Oracle could face legal objection from the European Commission for its proposed $7.4 billion acquisition of Sun Microsystems, the Financial Times reported.
Citing a source close to the process, the FT reported that Oracle has refused to offer any sort of concessions, and as a result, prompting European regulators to issue formal objections over the deal.
The issue has somewhat lent a catch-22 situation for the EU’s outgoing competition commissioner Neelie Kroes, as confronting Oracle for its proposed takeover of Sun could lead to a new period of trans-Atlantic tensions over the laws pertaining to antitrust issues.
On the other hand, allowing Oracle to go on with the merger would exhibit weaknesses in the system, particularly after the commissioner attempted to persuade Oracle’s top executives into making concessions.

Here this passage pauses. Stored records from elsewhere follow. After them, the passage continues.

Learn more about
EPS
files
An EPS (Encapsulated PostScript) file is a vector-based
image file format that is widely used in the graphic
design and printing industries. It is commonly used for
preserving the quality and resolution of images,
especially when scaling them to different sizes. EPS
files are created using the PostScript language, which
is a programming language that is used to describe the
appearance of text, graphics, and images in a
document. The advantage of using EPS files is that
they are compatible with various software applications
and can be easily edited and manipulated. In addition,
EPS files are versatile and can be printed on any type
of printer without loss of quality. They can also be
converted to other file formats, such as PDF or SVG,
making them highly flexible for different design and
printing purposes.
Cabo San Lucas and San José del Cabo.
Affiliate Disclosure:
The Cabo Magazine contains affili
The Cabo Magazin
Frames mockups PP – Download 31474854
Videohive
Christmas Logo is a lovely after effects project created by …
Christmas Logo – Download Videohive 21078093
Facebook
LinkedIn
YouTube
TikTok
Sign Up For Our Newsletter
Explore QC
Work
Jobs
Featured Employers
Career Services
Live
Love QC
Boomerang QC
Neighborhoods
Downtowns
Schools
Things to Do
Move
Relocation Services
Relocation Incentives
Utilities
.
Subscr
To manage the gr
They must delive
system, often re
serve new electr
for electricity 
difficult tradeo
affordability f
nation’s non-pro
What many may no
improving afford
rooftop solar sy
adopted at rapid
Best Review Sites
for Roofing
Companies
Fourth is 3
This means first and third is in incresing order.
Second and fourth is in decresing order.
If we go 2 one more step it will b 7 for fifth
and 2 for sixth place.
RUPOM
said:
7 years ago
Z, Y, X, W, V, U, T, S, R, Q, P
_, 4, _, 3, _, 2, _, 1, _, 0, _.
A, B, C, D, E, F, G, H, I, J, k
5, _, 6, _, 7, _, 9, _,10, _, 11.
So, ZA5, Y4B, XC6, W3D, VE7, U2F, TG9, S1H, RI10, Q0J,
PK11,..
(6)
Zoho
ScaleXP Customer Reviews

The situation therefore has prompted some analysts to speculate that the best possible way for Ms Kroes to deal with situation is to convince Oracle to drop its interest in Sun.
The Commission’s concerns over the proposed acquisition of Sun by Oracle essentially centre on the latter’s takeover of MySQL, a widely popular open source database snapped up by Sun back in 2008.
Incidentally, the Commission last prevented a US merger when it disapproved the planned takeover of Honeywell by General Electric in 2001, and it has only blocked 2 of 1,665 such deals struck between 2004 and 2008, the FT report added.